> _Travail demandé_
1 - Dans le passage sur le droit statutaire médiéval, relevez toutes les villes données en exemple de solutions romaines exprimées sous des formes coutumières.
2 - Prolongez le passage sur le droit statutaire médiéval à partir de sa dernière phrase.
***** Extrait du document
À partir du XIIe siècle, la redécouverte des textes du droit romain féconde la pensée juridique et favorise, avec un recours au droit canonique (Leroy, 2019), un mouvement de rédaction de textes constitutifs du ius proprium. Leur production manifeste des préoccupations locales ou régionales de la part de communautés politiques, qui, à mesure qu’elles se structurent politiquement, acquièrent un pouvoir législatif et statutaire. De récentes enquêtes portant sur les coutumes du Nord de la France (Jacob, 2001 ; Kuskowski, 2022) ou sur les statuts méridionaux (Lett, 2021) ont ainsi permis de réévaluer la pluralité des degrés de praticité de ces textes dans l’exercice du pouvoir. Ce type de textes constitutifs du ius proprium peut ainsi être innervé par un droit savant, non figé mais bien conditionné, voire transformé, par un travail exégétique et fictionnel, nécessaire à son efficience sociale (Thomas, 1995 ; Rigaudière, 1997).

Prenons le cas du statut communal. Inséré dans des réseaux documentaires aussi complexes que spécifiques à chaque ville du Midi et d’Italie, le statut est ancré dans un territoire précis et bénéficie d’éléments textuels concrets (toponymie, anthroponymie etc.). Ses copies et diverses formes d’usage peuvent lui attribuer des performances quotidiennes dans l’organisation, voire dans la transformation de la vie des communautés urbaines. Basé sur son usage dans les actes de la pratique à partir du XIe siècle, le droit romain issu du Corpus de Justinien joue un rôle fondamental dans la rédaction de certains statuts urbains en apportant son vocabulaire normatif et ses modes de raisonnement. Des solutions romaines s’expriment sous des formes coutumières particulièrement fluctuantes en fonction des contextes locaux. C’est par exemple le cas à Avignon vers 1150, Arles vers 1162 et Béziers vers 1165, puis, plus tardivement, à Alès en 1200, Montpellier entre 1204 et 1205, Carcassonne (après 1205) ou Narbonne en 1232 (Carbasse, 2007). Un grand formalisme juridique caractérise également les statuts des communes italiennes comme à Bologne en 1288 et 1335, à Sienne dans les années 1320-1340 ou à Florence en 1415 (Garnier, 2021).
**********
***** Données fournies
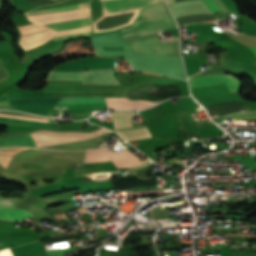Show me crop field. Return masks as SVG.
I'll return each instance as SVG.
<instances>
[{"mask_svg":"<svg viewBox=\"0 0 256 256\" xmlns=\"http://www.w3.org/2000/svg\"><path fill=\"white\" fill-rule=\"evenodd\" d=\"M177 26L167 5L159 1L140 11L132 28L119 33L135 52L180 56L178 40H159L154 31Z\"/></svg>","mask_w":256,"mask_h":256,"instance_id":"8a807250","label":"crop field"},{"mask_svg":"<svg viewBox=\"0 0 256 256\" xmlns=\"http://www.w3.org/2000/svg\"><path fill=\"white\" fill-rule=\"evenodd\" d=\"M46 80H83V83L120 84L113 76V70L49 72Z\"/></svg>","mask_w":256,"mask_h":256,"instance_id":"ac0d7876","label":"crop field"},{"mask_svg":"<svg viewBox=\"0 0 256 256\" xmlns=\"http://www.w3.org/2000/svg\"><path fill=\"white\" fill-rule=\"evenodd\" d=\"M107 160H113L118 168L139 166L149 161L147 158L141 162L127 149L121 150L119 152L109 151L108 149L92 150L86 152L85 163Z\"/></svg>","mask_w":256,"mask_h":256,"instance_id":"34b2d1b8","label":"crop field"},{"mask_svg":"<svg viewBox=\"0 0 256 256\" xmlns=\"http://www.w3.org/2000/svg\"><path fill=\"white\" fill-rule=\"evenodd\" d=\"M86 7H89V2L83 3V4H77V5L64 6V7L30 11L27 13V16L60 12V11L73 10V9H80V8H86ZM44 25L52 28L55 31L76 28V27H82V26H88V25H90V17L69 20V21L56 22V23H50V24H44ZM89 33H90V31L79 33V34H73V35L58 36V37L52 38V40L88 35Z\"/></svg>","mask_w":256,"mask_h":256,"instance_id":"412701ff","label":"crop field"},{"mask_svg":"<svg viewBox=\"0 0 256 256\" xmlns=\"http://www.w3.org/2000/svg\"><path fill=\"white\" fill-rule=\"evenodd\" d=\"M210 7L213 13L220 12L219 8L215 5L212 0H204ZM203 0H188L185 2H179L169 4L175 18L182 17L185 15L193 14H208L212 13Z\"/></svg>","mask_w":256,"mask_h":256,"instance_id":"f4fd0767","label":"crop field"},{"mask_svg":"<svg viewBox=\"0 0 256 256\" xmlns=\"http://www.w3.org/2000/svg\"><path fill=\"white\" fill-rule=\"evenodd\" d=\"M191 88L225 83L230 92L238 91L240 84L237 79L232 76L215 74L189 78Z\"/></svg>","mask_w":256,"mask_h":256,"instance_id":"dd49c442","label":"crop field"},{"mask_svg":"<svg viewBox=\"0 0 256 256\" xmlns=\"http://www.w3.org/2000/svg\"><path fill=\"white\" fill-rule=\"evenodd\" d=\"M159 0H105L102 1V14L145 7Z\"/></svg>","mask_w":256,"mask_h":256,"instance_id":"e52e79f7","label":"crop field"},{"mask_svg":"<svg viewBox=\"0 0 256 256\" xmlns=\"http://www.w3.org/2000/svg\"><path fill=\"white\" fill-rule=\"evenodd\" d=\"M60 97L9 100L10 105L57 102ZM105 102L104 97H62L59 103Z\"/></svg>","mask_w":256,"mask_h":256,"instance_id":"d8731c3e","label":"crop field"},{"mask_svg":"<svg viewBox=\"0 0 256 256\" xmlns=\"http://www.w3.org/2000/svg\"><path fill=\"white\" fill-rule=\"evenodd\" d=\"M24 217L33 218V216L29 212L25 210L16 209L15 198L3 199L0 197L1 219L22 221Z\"/></svg>","mask_w":256,"mask_h":256,"instance_id":"5a996713","label":"crop field"},{"mask_svg":"<svg viewBox=\"0 0 256 256\" xmlns=\"http://www.w3.org/2000/svg\"><path fill=\"white\" fill-rule=\"evenodd\" d=\"M109 109H145L158 103H150L145 101H129L126 98H106Z\"/></svg>","mask_w":256,"mask_h":256,"instance_id":"3316defc","label":"crop field"},{"mask_svg":"<svg viewBox=\"0 0 256 256\" xmlns=\"http://www.w3.org/2000/svg\"><path fill=\"white\" fill-rule=\"evenodd\" d=\"M115 189L156 186L158 181L145 182L132 177L109 180Z\"/></svg>","mask_w":256,"mask_h":256,"instance_id":"28ad6ade","label":"crop field"},{"mask_svg":"<svg viewBox=\"0 0 256 256\" xmlns=\"http://www.w3.org/2000/svg\"><path fill=\"white\" fill-rule=\"evenodd\" d=\"M7 145H20V146H26V147H33L30 134L26 136H20V137L0 138V146H7Z\"/></svg>","mask_w":256,"mask_h":256,"instance_id":"d1516ede","label":"crop field"},{"mask_svg":"<svg viewBox=\"0 0 256 256\" xmlns=\"http://www.w3.org/2000/svg\"><path fill=\"white\" fill-rule=\"evenodd\" d=\"M0 122L27 125V126L37 125V126H42V127H47V128L58 129V125L47 124V123H43V122L27 121V120H18V119H10V118L0 117Z\"/></svg>","mask_w":256,"mask_h":256,"instance_id":"22f410ed","label":"crop field"},{"mask_svg":"<svg viewBox=\"0 0 256 256\" xmlns=\"http://www.w3.org/2000/svg\"><path fill=\"white\" fill-rule=\"evenodd\" d=\"M70 239H76L78 241L83 240V236L81 233L79 234H74V235H68V236H56V237H49L46 239L42 240L43 244L46 243H52V242H59V241H65V240H70Z\"/></svg>","mask_w":256,"mask_h":256,"instance_id":"cbeb9de0","label":"crop field"},{"mask_svg":"<svg viewBox=\"0 0 256 256\" xmlns=\"http://www.w3.org/2000/svg\"><path fill=\"white\" fill-rule=\"evenodd\" d=\"M225 117H233L236 119H250V118H256V111L248 112V113H237Z\"/></svg>","mask_w":256,"mask_h":256,"instance_id":"5142ce71","label":"crop field"},{"mask_svg":"<svg viewBox=\"0 0 256 256\" xmlns=\"http://www.w3.org/2000/svg\"><path fill=\"white\" fill-rule=\"evenodd\" d=\"M78 248H80V246L75 247V248H67V249L49 251V252H46V254H47V256H60V255H63L65 253L72 252V251H74V250H76Z\"/></svg>","mask_w":256,"mask_h":256,"instance_id":"d9b57169","label":"crop field"},{"mask_svg":"<svg viewBox=\"0 0 256 256\" xmlns=\"http://www.w3.org/2000/svg\"><path fill=\"white\" fill-rule=\"evenodd\" d=\"M143 127H146V126L136 127V128H143ZM130 129H135V128H130ZM124 130H128V129H124ZM118 131H120V130H118Z\"/></svg>","mask_w":256,"mask_h":256,"instance_id":"733c2abd","label":"crop field"},{"mask_svg":"<svg viewBox=\"0 0 256 256\" xmlns=\"http://www.w3.org/2000/svg\"><path fill=\"white\" fill-rule=\"evenodd\" d=\"M167 3H172V2H175V0H166Z\"/></svg>","mask_w":256,"mask_h":256,"instance_id":"4a817a6b","label":"crop field"},{"mask_svg":"<svg viewBox=\"0 0 256 256\" xmlns=\"http://www.w3.org/2000/svg\"><path fill=\"white\" fill-rule=\"evenodd\" d=\"M249 48H251V47H249ZM253 51H254V53H255V55H256V49L255 48H251ZM252 51V52H253Z\"/></svg>","mask_w":256,"mask_h":256,"instance_id":"bc2a9ffb","label":"crop field"},{"mask_svg":"<svg viewBox=\"0 0 256 256\" xmlns=\"http://www.w3.org/2000/svg\"><path fill=\"white\" fill-rule=\"evenodd\" d=\"M8 154H14V153H8ZM8 154H0V155H8Z\"/></svg>","mask_w":256,"mask_h":256,"instance_id":"214f88e0","label":"crop field"},{"mask_svg":"<svg viewBox=\"0 0 256 256\" xmlns=\"http://www.w3.org/2000/svg\"><path fill=\"white\" fill-rule=\"evenodd\" d=\"M54 1H58V0H54Z\"/></svg>","mask_w":256,"mask_h":256,"instance_id":"92a150f3","label":"crop field"},{"mask_svg":"<svg viewBox=\"0 0 256 256\" xmlns=\"http://www.w3.org/2000/svg\"><path fill=\"white\" fill-rule=\"evenodd\" d=\"M49 30V29H48ZM45 31V30H44Z\"/></svg>","mask_w":256,"mask_h":256,"instance_id":"dafd665d","label":"crop field"}]
</instances>
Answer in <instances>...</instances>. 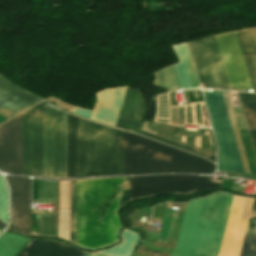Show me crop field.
<instances>
[{"label":"crop field","mask_w":256,"mask_h":256,"mask_svg":"<svg viewBox=\"0 0 256 256\" xmlns=\"http://www.w3.org/2000/svg\"><path fill=\"white\" fill-rule=\"evenodd\" d=\"M52 106L23 112L22 175L65 178L67 113Z\"/></svg>","instance_id":"1"},{"label":"crop field","mask_w":256,"mask_h":256,"mask_svg":"<svg viewBox=\"0 0 256 256\" xmlns=\"http://www.w3.org/2000/svg\"><path fill=\"white\" fill-rule=\"evenodd\" d=\"M71 241L76 243V181H71Z\"/></svg>","instance_id":"18"},{"label":"crop field","mask_w":256,"mask_h":256,"mask_svg":"<svg viewBox=\"0 0 256 256\" xmlns=\"http://www.w3.org/2000/svg\"><path fill=\"white\" fill-rule=\"evenodd\" d=\"M22 114L0 125V169L21 174Z\"/></svg>","instance_id":"10"},{"label":"crop field","mask_w":256,"mask_h":256,"mask_svg":"<svg viewBox=\"0 0 256 256\" xmlns=\"http://www.w3.org/2000/svg\"><path fill=\"white\" fill-rule=\"evenodd\" d=\"M221 92H203L218 145V170L247 174L242 171Z\"/></svg>","instance_id":"7"},{"label":"crop field","mask_w":256,"mask_h":256,"mask_svg":"<svg viewBox=\"0 0 256 256\" xmlns=\"http://www.w3.org/2000/svg\"><path fill=\"white\" fill-rule=\"evenodd\" d=\"M27 238L16 234H6L0 237V256H14L27 242Z\"/></svg>","instance_id":"17"},{"label":"crop field","mask_w":256,"mask_h":256,"mask_svg":"<svg viewBox=\"0 0 256 256\" xmlns=\"http://www.w3.org/2000/svg\"><path fill=\"white\" fill-rule=\"evenodd\" d=\"M124 177L99 178L77 181V244L89 249L117 242L120 228L116 210L119 194L109 207L105 219L98 221L103 205L122 185Z\"/></svg>","instance_id":"4"},{"label":"crop field","mask_w":256,"mask_h":256,"mask_svg":"<svg viewBox=\"0 0 256 256\" xmlns=\"http://www.w3.org/2000/svg\"><path fill=\"white\" fill-rule=\"evenodd\" d=\"M255 29V33H256V28H254Z\"/></svg>","instance_id":"24"},{"label":"crop field","mask_w":256,"mask_h":256,"mask_svg":"<svg viewBox=\"0 0 256 256\" xmlns=\"http://www.w3.org/2000/svg\"><path fill=\"white\" fill-rule=\"evenodd\" d=\"M88 254L54 240L31 239L17 256H82Z\"/></svg>","instance_id":"14"},{"label":"crop field","mask_w":256,"mask_h":256,"mask_svg":"<svg viewBox=\"0 0 256 256\" xmlns=\"http://www.w3.org/2000/svg\"><path fill=\"white\" fill-rule=\"evenodd\" d=\"M6 224H4L3 222L0 221V228H4Z\"/></svg>","instance_id":"22"},{"label":"crop field","mask_w":256,"mask_h":256,"mask_svg":"<svg viewBox=\"0 0 256 256\" xmlns=\"http://www.w3.org/2000/svg\"><path fill=\"white\" fill-rule=\"evenodd\" d=\"M123 131L68 113L66 178L122 175Z\"/></svg>","instance_id":"2"},{"label":"crop field","mask_w":256,"mask_h":256,"mask_svg":"<svg viewBox=\"0 0 256 256\" xmlns=\"http://www.w3.org/2000/svg\"><path fill=\"white\" fill-rule=\"evenodd\" d=\"M142 135H145V136H148V137H151V138H154V139H157V140H160V141H163L165 143H168V144H171V145H174V146H177V147H180V148H183V149H186V150H189L191 152H194V153H197V154H200L202 156H205L213 161H215V157L214 156H211L209 154H206V153H203L201 151H198V150H195L193 148H190V147H187L185 145H182V144H179L177 142H174V141H171V140H168V139H164V138H161V137H158V136H155V135H151V134H148V133H145L142 131L141 133Z\"/></svg>","instance_id":"20"},{"label":"crop field","mask_w":256,"mask_h":256,"mask_svg":"<svg viewBox=\"0 0 256 256\" xmlns=\"http://www.w3.org/2000/svg\"><path fill=\"white\" fill-rule=\"evenodd\" d=\"M252 210H256V199L254 200V205H253V209Z\"/></svg>","instance_id":"23"},{"label":"crop field","mask_w":256,"mask_h":256,"mask_svg":"<svg viewBox=\"0 0 256 256\" xmlns=\"http://www.w3.org/2000/svg\"><path fill=\"white\" fill-rule=\"evenodd\" d=\"M132 178H133V177H127V178H126L125 186H124L123 195H122V199H121V203H120L119 210H120V208H121L124 204H126V202H127V198H128V194H129V190H130Z\"/></svg>","instance_id":"21"},{"label":"crop field","mask_w":256,"mask_h":256,"mask_svg":"<svg viewBox=\"0 0 256 256\" xmlns=\"http://www.w3.org/2000/svg\"><path fill=\"white\" fill-rule=\"evenodd\" d=\"M193 155L124 131L123 175L192 173ZM214 164L194 155L193 173L211 174Z\"/></svg>","instance_id":"6"},{"label":"crop field","mask_w":256,"mask_h":256,"mask_svg":"<svg viewBox=\"0 0 256 256\" xmlns=\"http://www.w3.org/2000/svg\"><path fill=\"white\" fill-rule=\"evenodd\" d=\"M229 86L252 88L235 31L215 35ZM213 36L188 43L200 82L207 87H229Z\"/></svg>","instance_id":"5"},{"label":"crop field","mask_w":256,"mask_h":256,"mask_svg":"<svg viewBox=\"0 0 256 256\" xmlns=\"http://www.w3.org/2000/svg\"><path fill=\"white\" fill-rule=\"evenodd\" d=\"M256 153V95L239 93Z\"/></svg>","instance_id":"16"},{"label":"crop field","mask_w":256,"mask_h":256,"mask_svg":"<svg viewBox=\"0 0 256 256\" xmlns=\"http://www.w3.org/2000/svg\"><path fill=\"white\" fill-rule=\"evenodd\" d=\"M6 178L11 188L12 219L9 228L30 235V178Z\"/></svg>","instance_id":"11"},{"label":"crop field","mask_w":256,"mask_h":256,"mask_svg":"<svg viewBox=\"0 0 256 256\" xmlns=\"http://www.w3.org/2000/svg\"><path fill=\"white\" fill-rule=\"evenodd\" d=\"M236 32L252 83L253 91L256 92V36L254 29L251 28Z\"/></svg>","instance_id":"15"},{"label":"crop field","mask_w":256,"mask_h":256,"mask_svg":"<svg viewBox=\"0 0 256 256\" xmlns=\"http://www.w3.org/2000/svg\"><path fill=\"white\" fill-rule=\"evenodd\" d=\"M240 256H256V235H245Z\"/></svg>","instance_id":"19"},{"label":"crop field","mask_w":256,"mask_h":256,"mask_svg":"<svg viewBox=\"0 0 256 256\" xmlns=\"http://www.w3.org/2000/svg\"><path fill=\"white\" fill-rule=\"evenodd\" d=\"M232 197L216 193L187 203L177 244L170 256H217Z\"/></svg>","instance_id":"3"},{"label":"crop field","mask_w":256,"mask_h":256,"mask_svg":"<svg viewBox=\"0 0 256 256\" xmlns=\"http://www.w3.org/2000/svg\"><path fill=\"white\" fill-rule=\"evenodd\" d=\"M4 79L0 76V115L3 117L9 119L43 101Z\"/></svg>","instance_id":"12"},{"label":"crop field","mask_w":256,"mask_h":256,"mask_svg":"<svg viewBox=\"0 0 256 256\" xmlns=\"http://www.w3.org/2000/svg\"><path fill=\"white\" fill-rule=\"evenodd\" d=\"M144 105L145 99L142 93L127 87L115 126L138 133L142 123Z\"/></svg>","instance_id":"13"},{"label":"crop field","mask_w":256,"mask_h":256,"mask_svg":"<svg viewBox=\"0 0 256 256\" xmlns=\"http://www.w3.org/2000/svg\"><path fill=\"white\" fill-rule=\"evenodd\" d=\"M197 178L198 176L134 177L128 202L165 193H193ZM218 187H221V183H212L209 177L199 176L195 192Z\"/></svg>","instance_id":"8"},{"label":"crop field","mask_w":256,"mask_h":256,"mask_svg":"<svg viewBox=\"0 0 256 256\" xmlns=\"http://www.w3.org/2000/svg\"><path fill=\"white\" fill-rule=\"evenodd\" d=\"M253 200L251 198L233 197L218 256H239Z\"/></svg>","instance_id":"9"}]
</instances>
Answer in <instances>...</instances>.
**********
> _Corrigés_
1 - Avignon, Arles, Béziers, Alès, Montpellier, Carcassonne, Narbonne

2 -
La terminologie romaine des statuts de métiers à Toulouse au XIIIe siècle

En 1141, Alphonse Jourdain, comte de Toulouse (1109-1148) accorde ses premiers privilèges à la communauté des habitants de la ville. À la mort du comte en 1148, un capitoulat, composé de huit capitouls (consuls), est créé. Maintenu sous le contrôle du pouvoir comtal, il dispose de la charge de réglementer les échanges et de faire appliquer les lois. À partir du début des années 1150, les consuls de Toulouse s’attachent à contrôler l’activité commerciale de la ville. 52 statuts de métiers produits entre le deuxième quart du XIIIe siècle et le milieu du XIVe siècle, et encore conservés, fournissent de précieuses informations sur l’histoire de la norme statutaire à Toulouse (Garnier, 2017).
Un statut rédigé en 1279 cherche, entre autres, à empêcher les fraudes des pareurs, fileurs, tisserands et teinturiers de la ville. Une terminologie normative municipale d’inspiration romaine y transparait en quatre termes : ordinatio, constitutio, stabilimentum et statutum. Chaque vocable vise, à des degrés normatifs divers, à rappeler l’expression de la potestas statuendi des consuls. Le seul terme de « statut » finit par s’imposer dans les textes statutaires des années 1310-1320 selon des formules empruntant à la terminologie romaine (« statuta noviter facta » ; « statutus antiquis » ou « statuta corrigere et emendare in melius »). Utilisé au singulier comme au pluriel, le mot correspond à l’ensemble des dispositions prises pour un métier donné.

Droit romain, jurisprudence et droit privé (XIIIe-XIVe siècles)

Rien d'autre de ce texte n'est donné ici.